To also throw an error when the status code is not in the 2XX range, add an extra check:
#if ($ctx.error)
$util.error($ctx.error.message, $ctx.error.type)
#end
#if ($ctx.result.statusCode < 200 || $ctx.result.statusCode >= 300)
$util.error($ctx.result.body, "StatusCode$ctx.result.statusCode")
#end
This throws an error corresponding to the error code:
{
"data": null,
"errors": [
{
"path": [
"latestXkcd"
],
"data": null,
"errorType": "StatusCode404",
"errorInfo": null,
"locations": [
{
"line": 2,
"column": 3,
"sourceName": null
}
],
"message": "<html>\r\n<head><title>404 Not Found</title></head>\r\n<body bgcolor=\"white\">\r\n<center><h1>404 Not Found</h1></center>\r\n<hr><center>nginx</center>\r\n</body>\r\n</html>"
}
]
}
Fetching the top Reddit posts
Let's see a more complex example where the GraphQL field has an argument and the result object is more strongly typed than the AWSJSON!

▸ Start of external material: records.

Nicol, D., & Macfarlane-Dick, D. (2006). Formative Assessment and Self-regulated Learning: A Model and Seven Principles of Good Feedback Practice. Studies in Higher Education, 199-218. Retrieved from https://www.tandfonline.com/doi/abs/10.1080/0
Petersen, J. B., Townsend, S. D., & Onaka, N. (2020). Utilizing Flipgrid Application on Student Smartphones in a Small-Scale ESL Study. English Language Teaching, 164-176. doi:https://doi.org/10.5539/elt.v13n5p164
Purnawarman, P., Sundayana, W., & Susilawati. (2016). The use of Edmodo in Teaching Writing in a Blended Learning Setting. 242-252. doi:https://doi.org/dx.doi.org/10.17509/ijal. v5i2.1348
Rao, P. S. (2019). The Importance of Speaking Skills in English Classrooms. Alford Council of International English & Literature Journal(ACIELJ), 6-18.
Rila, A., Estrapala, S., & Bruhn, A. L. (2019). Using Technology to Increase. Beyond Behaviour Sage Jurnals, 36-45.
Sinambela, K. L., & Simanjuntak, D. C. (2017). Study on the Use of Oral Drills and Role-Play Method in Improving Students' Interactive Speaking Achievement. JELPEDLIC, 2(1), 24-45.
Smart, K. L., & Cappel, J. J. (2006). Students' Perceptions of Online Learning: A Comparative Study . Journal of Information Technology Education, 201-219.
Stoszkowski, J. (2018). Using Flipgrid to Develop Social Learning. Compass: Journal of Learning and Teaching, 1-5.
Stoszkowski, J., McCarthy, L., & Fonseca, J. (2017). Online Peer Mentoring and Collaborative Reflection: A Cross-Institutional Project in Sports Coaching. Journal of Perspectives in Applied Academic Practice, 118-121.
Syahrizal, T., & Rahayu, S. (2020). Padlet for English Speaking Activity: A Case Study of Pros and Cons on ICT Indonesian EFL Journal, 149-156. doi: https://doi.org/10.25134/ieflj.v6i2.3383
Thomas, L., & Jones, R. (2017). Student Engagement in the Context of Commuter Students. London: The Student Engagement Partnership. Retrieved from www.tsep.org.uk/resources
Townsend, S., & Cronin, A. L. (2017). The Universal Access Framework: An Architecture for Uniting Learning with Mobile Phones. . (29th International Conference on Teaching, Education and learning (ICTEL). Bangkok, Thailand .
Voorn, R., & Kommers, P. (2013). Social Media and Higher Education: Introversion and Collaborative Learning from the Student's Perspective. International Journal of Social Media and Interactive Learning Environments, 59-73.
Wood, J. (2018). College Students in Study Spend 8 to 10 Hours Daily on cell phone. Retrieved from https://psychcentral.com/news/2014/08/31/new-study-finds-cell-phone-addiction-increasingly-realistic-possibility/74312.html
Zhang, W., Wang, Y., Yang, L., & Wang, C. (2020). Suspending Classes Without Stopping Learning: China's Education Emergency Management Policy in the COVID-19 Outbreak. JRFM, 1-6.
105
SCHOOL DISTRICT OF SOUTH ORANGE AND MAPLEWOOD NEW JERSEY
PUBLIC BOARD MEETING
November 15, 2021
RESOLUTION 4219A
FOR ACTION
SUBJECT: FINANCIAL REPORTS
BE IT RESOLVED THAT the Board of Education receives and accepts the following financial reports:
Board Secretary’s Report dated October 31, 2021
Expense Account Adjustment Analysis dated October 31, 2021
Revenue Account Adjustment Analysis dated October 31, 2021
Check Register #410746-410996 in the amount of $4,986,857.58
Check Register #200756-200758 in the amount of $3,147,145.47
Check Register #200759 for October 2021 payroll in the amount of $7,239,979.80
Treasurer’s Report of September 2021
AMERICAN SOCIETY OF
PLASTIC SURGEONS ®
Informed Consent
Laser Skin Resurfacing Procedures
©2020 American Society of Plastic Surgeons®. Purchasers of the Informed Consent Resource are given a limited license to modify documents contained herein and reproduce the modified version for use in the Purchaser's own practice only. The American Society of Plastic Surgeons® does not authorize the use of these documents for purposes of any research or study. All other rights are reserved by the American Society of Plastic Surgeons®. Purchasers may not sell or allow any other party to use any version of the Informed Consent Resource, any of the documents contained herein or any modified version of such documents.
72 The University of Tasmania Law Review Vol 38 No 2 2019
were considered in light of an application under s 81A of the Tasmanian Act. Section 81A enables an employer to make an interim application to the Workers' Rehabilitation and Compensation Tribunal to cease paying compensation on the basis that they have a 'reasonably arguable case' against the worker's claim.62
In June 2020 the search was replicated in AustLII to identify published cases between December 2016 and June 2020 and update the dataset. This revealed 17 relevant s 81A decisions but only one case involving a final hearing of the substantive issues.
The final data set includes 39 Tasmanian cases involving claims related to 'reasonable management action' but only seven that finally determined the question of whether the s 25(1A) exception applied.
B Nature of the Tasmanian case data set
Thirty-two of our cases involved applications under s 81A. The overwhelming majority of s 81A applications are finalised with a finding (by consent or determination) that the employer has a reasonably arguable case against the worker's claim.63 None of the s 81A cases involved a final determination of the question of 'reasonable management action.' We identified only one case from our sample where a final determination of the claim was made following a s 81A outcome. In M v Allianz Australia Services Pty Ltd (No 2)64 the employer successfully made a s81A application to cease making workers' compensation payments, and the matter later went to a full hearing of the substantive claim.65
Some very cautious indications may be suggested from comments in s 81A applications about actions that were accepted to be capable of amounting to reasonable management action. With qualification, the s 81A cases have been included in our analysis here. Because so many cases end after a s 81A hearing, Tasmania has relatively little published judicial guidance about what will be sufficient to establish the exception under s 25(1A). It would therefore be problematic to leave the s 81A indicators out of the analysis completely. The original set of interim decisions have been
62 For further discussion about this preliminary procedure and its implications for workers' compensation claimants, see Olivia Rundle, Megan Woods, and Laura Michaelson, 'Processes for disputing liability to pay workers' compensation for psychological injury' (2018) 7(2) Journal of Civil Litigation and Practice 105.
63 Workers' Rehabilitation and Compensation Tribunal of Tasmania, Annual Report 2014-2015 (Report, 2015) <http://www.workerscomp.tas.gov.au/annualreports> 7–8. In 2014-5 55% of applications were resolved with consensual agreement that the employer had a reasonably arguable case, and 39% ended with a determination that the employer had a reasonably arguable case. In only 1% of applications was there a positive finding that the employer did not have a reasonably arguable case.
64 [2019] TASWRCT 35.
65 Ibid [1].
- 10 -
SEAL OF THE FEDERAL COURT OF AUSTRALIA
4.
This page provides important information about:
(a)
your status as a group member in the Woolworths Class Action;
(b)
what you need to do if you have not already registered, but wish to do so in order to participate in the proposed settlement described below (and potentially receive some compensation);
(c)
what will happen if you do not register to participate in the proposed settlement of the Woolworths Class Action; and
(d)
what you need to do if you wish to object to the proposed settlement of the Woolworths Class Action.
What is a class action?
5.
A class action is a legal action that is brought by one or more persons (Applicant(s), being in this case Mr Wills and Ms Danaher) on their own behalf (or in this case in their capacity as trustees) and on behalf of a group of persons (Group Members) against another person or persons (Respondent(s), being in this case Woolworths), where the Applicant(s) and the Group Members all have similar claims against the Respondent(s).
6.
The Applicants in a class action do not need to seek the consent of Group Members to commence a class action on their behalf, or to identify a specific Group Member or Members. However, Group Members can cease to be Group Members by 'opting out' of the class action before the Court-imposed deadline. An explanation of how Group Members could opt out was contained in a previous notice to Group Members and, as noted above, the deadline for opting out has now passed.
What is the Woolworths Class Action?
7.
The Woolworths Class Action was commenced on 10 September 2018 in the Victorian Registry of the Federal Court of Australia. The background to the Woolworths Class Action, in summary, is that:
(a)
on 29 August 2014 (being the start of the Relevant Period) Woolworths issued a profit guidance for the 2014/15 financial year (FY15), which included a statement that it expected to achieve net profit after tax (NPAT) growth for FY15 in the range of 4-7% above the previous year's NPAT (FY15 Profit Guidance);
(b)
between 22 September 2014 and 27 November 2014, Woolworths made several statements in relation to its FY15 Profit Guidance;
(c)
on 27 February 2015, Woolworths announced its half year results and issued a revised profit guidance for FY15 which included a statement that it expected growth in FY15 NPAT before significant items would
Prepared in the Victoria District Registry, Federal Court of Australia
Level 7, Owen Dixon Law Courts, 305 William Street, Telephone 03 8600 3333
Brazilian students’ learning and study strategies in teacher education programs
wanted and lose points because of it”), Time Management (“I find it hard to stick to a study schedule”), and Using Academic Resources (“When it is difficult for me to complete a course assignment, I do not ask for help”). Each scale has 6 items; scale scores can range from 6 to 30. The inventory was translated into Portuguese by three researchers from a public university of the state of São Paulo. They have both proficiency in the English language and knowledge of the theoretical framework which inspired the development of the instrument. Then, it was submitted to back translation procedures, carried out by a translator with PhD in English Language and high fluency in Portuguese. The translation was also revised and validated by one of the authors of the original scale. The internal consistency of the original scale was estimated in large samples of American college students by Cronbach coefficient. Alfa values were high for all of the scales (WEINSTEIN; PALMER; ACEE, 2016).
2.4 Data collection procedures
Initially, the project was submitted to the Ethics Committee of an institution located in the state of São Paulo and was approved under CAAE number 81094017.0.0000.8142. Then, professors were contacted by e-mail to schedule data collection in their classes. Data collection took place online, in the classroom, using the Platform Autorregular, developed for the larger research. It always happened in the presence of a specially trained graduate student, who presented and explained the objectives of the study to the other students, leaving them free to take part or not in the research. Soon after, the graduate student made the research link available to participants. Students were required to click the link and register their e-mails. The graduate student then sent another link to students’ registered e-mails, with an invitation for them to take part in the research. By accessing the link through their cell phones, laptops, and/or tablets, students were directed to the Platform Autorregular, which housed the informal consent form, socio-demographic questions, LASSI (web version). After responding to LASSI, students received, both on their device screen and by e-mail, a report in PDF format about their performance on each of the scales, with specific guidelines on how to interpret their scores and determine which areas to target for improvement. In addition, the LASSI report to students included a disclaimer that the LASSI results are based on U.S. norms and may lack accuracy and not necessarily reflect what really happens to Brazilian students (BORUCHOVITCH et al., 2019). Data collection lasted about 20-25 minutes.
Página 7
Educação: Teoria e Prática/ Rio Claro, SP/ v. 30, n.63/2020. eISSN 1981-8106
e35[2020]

Here, we'll use Reddit's public API to fetch the top 3 posts for a subreddit:
type Post {
title: String
ups: Int
downs: Int
url: String
author: String
}
type Query {
topPosts(topic: String!): [Post!]!
}
The data source endpoint is https://www.reddit.com/
.
The request mapping template:
{
"version": "2018-05-29",
"method": "GET",
"params": {
"query": {"limit": "3"},
"headers": {
"Content-Type" : "application/json"
},
},
"resourcePath": "/r/$ctx.args.topic/top.json"
}
This sends a request to /r/<topic>/top.json
and adds a limit=3
query parameter and a Content-Type
.
Reddit's response is a big object with lists, so we need to do some processing to get a response in the required (Post
) format:
#if ($ctx.error)
$util.error($ctx.error.message, $ctx.error.type)
#end
#if ($ctx.result.statusCode < 200 || $ctx.result.statusCode >= 300)
$util.error($ctx.result.body, "StatusCode$ctx.result.statusCode")
#end
#set($result = [])
#foreach($item in $util.parseJson($ctx.result.body).data.children)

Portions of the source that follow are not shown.